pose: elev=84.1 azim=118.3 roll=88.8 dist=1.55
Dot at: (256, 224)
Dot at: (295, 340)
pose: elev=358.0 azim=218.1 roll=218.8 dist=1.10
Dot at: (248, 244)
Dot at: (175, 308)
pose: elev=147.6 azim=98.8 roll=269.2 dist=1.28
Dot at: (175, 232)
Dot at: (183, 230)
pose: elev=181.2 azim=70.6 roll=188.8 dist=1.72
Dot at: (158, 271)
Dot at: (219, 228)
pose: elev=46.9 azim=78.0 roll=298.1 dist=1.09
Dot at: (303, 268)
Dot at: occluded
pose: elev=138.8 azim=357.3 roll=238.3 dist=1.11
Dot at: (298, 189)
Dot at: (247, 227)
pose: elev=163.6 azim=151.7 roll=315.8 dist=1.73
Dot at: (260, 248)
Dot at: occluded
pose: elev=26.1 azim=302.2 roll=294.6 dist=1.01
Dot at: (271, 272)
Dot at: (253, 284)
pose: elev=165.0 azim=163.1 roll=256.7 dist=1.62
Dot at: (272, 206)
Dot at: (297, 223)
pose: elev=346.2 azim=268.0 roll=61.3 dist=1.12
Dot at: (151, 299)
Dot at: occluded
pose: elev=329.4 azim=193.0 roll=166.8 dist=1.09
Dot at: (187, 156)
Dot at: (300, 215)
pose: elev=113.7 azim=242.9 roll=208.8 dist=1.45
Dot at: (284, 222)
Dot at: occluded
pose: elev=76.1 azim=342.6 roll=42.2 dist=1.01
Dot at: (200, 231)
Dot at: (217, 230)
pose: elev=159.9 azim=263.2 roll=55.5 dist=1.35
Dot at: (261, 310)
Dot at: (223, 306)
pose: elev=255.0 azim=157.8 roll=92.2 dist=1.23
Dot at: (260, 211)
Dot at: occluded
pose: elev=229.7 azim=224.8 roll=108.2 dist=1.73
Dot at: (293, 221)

■ ■ ■ ■ ■ ■ ■

■ **Work to do**: Reproduce the stretch from the line containing "pose: elev=46.9 azim=78.0" through the line containing "Dot at: (300, 215)", substituting "bank" for every "roll" and leaving everything else unchanged. Output only those lines.

■ **Expected answer**:
pose: elev=46.9 azim=78.0 bank=298.1 dist=1.09
Dot at: (303, 268)
Dot at: occluded
pose: elev=138.8 azim=357.3 bank=238.3 dist=1.11
Dot at: (298, 189)
Dot at: (247, 227)
pose: elev=163.6 azim=151.7 bank=315.8 dist=1.73
Dot at: (260, 248)
Dot at: occluded
pose: elev=26.1 azim=302.2 bank=294.6 dist=1.01
Dot at: (271, 272)
Dot at: (253, 284)
pose: elev=165.0 azim=163.1 bank=256.7 dist=1.62
Dot at: (272, 206)
Dot at: (297, 223)
pose: elev=346.2 azim=268.0 bank=61.3 dist=1.12
Dot at: (151, 299)
Dot at: occluded
pose: elev=329.4 azim=193.0 bank=166.8 dist=1.09
Dot at: (187, 156)
Dot at: (300, 215)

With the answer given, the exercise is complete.